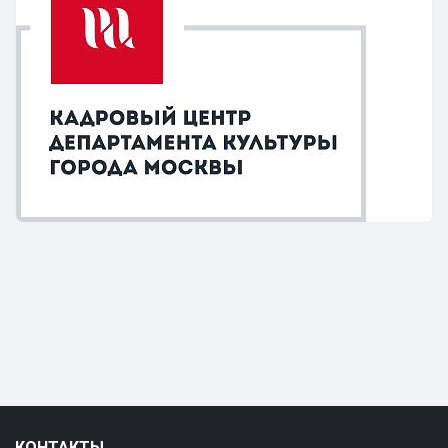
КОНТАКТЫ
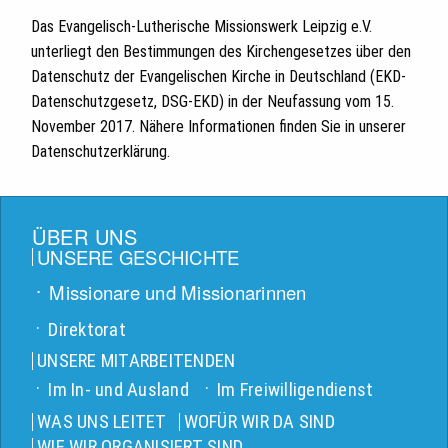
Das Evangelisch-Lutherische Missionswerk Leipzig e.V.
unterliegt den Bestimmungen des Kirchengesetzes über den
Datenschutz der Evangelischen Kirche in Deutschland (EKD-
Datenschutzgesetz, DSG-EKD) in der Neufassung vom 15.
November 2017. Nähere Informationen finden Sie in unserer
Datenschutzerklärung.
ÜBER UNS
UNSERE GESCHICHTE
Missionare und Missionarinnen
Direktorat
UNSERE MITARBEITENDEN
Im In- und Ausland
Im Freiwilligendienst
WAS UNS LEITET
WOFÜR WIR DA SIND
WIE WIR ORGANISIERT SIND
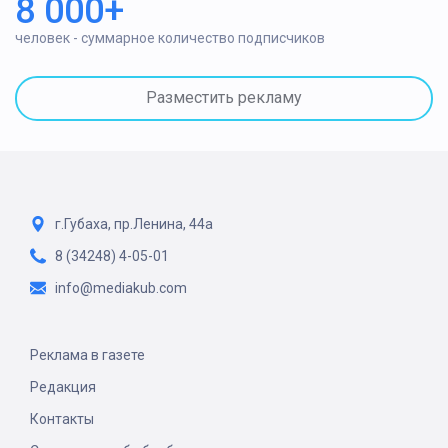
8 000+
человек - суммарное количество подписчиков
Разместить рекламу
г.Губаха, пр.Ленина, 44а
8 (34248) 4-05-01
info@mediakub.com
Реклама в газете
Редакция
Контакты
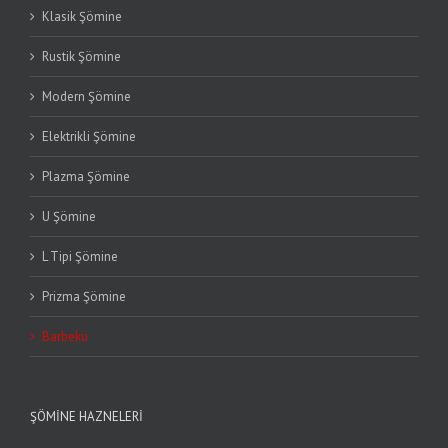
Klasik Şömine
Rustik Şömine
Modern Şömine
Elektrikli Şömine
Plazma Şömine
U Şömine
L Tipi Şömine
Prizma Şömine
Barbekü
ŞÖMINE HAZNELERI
.....
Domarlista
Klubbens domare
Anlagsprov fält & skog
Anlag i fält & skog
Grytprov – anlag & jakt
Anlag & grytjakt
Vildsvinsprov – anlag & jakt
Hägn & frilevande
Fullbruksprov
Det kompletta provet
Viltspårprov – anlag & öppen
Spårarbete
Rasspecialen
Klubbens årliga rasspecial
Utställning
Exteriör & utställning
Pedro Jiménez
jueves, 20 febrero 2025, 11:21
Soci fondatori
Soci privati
.....
## [WHAT THE TASK ASKS]
Start at the line that has "Klasik Şömine" and stop after the line that has "ŞÖMINE HAZNELERI". Turn those lines into a Markdown table with a Row column for the number and a Line column for the text, and skip any blank lines.

## [COMPLETED EXERCISE]
| Row | Line |
|---|---|
| 1 | Klasik Şömine |
| 2 | Rustik Şömine |
| 3 | Modern Şömine |
| 4 | Elektrikli Şömine |
| 5 | Plazma Şömine |
| 6 | U Şömine |
| 7 | L Tipi Şömine |
| 8 | Prizma Şömine |
| 9 | Barbekü |
| 10 | ŞÖMINE HAZNELERI |